Ringma, the pastor at Terrace CRC, baptized MacDonald as a baby. When MacDonald was in high school, Ringma was his volleyball coach, and the two coached the volleyball team together after MacDonald graduated.
When MacDonald discovered he needed a kidney transplant, Ringma and MacDonald created a video to interview MacDonald and ask people to prayerfully consider if they could be a living organ donors.
After the video, Ringma underwent a series of tests to see if he could be a match for MacDonald, and to both of their surprise, he was!
‘How could I not?’
Pastor Ringma had the honour of calling MacDonald to share the news that he was a match and that a surgery date had been set. This call was emotional for both of them, Ringma said.
“It was pretty powerful and exciting, because we’d been waiting for a while [to find out] if and when this date would happen.”
On June 20, Ringma and MacDonald underwent surgery. MacDonald said, “I trusted God had a plan, and I knew I was in good hands.” He said that when he woke up from surgery, he was tired, but “the very first big change I noticed was that the head fog I had been getting for the last year from hemodialysis and my low kidney function was no longer there.”
Ringma shared that he is thankful for “God’s providence of a kidney for Chad.” MacDonald said the doctors told him “to prepare for a two- to three-year wait for a transplant.” MacDonald is thankful that his wait was only one year because he found himself “worn out from the dialysis.”
Many people ask Ringma why he chose to donate, and he said his response is always, “How could I not? What if that was my kid? Wouldn’t I want someone to do that for my kid? It just seems like the right thing to do.” Ringma said, “It’s a privilege to be part of, and I’m excited about what God is doing.”
Ringma said another reason he chose to donate is that “this risk makes sense for Chad and the sake of his well-being, shalom, and wholeness, and I know in the midst of it the God who created me and Chad together will by God’s grace give him a kidney.”
Recognizing the need
MacDonald and his pastor knew each other, of course, but some living donors choose to remain anonymous. This is the route that Elisabeth Gesch took when she anonymously donated a kidney this past year.
Gesch was inspired to sign up as a living donor after her sister went through the donor process but was unable, in the end, to donate. The year-long testing process involved finding a match, undergoing surgery, and finalizing all the details. Gesch said, “It was exciting because ever since I started, I felt like there was something I was working towards that was really cool.” When her sister found out everything was a go, she flew out to support Gesch after the surgery.
This was Gesch’s first surgery, but that didn’t prevent her from being willing and excited to donate. The experience of donating a kidney is similar to a C-section in both the recovery time and the surgical incisions. Many people have asked Gesch, “Why donate, and why anonymously?”

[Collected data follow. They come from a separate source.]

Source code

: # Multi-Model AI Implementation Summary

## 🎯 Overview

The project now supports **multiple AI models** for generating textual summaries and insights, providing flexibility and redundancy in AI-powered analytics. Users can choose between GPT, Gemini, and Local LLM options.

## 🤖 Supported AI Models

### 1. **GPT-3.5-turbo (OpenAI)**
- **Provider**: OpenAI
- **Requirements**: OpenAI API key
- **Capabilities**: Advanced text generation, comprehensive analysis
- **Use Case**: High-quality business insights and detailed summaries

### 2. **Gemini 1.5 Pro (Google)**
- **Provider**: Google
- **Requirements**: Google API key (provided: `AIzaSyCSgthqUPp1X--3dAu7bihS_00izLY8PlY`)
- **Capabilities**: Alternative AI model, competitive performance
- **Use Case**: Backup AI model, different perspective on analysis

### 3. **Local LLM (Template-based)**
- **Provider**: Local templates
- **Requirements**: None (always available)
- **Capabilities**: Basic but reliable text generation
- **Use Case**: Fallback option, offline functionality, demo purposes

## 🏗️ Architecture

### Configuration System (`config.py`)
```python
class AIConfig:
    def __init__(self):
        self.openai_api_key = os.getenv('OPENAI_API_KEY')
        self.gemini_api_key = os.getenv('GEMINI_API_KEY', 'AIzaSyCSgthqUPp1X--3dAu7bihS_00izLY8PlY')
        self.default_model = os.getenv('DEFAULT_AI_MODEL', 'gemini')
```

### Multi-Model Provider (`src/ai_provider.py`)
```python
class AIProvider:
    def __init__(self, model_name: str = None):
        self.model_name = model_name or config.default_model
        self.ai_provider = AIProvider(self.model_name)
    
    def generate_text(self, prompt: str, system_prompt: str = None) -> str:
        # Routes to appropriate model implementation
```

She told CC that several factors contributed to her decision, including “I have an extra [kidney]. I have something other people need.” Although most people are born with two kidneys, it’s possible to live a normal, healthy life with one. “I think it’s part of my make-up,” Gesch said, that if “someone is in need, we should help them, and this is a very tangible way to help someone.”
Gesch also has an attitude of why not. “I don’t think it should be such an anomaly for an anonymous living donation,” she said. “Obviously, it’s not for everyone, and you need to have a lifestyle that works . . . but I think it should be a lot more common when you consider how many people are on waitlists for things that [can be given through] living donation.”
In 2019, over 4,000 Canadians were on the organ transplant waitlist, and 77 percent of those were waiting for a kidney.
“Overall, it’s been a very rewarding experience. I feel like I’ve done something for someone else that is tangible, that really impacts another person,” Gesch said. “Giving to others who are in need is part of my faith.”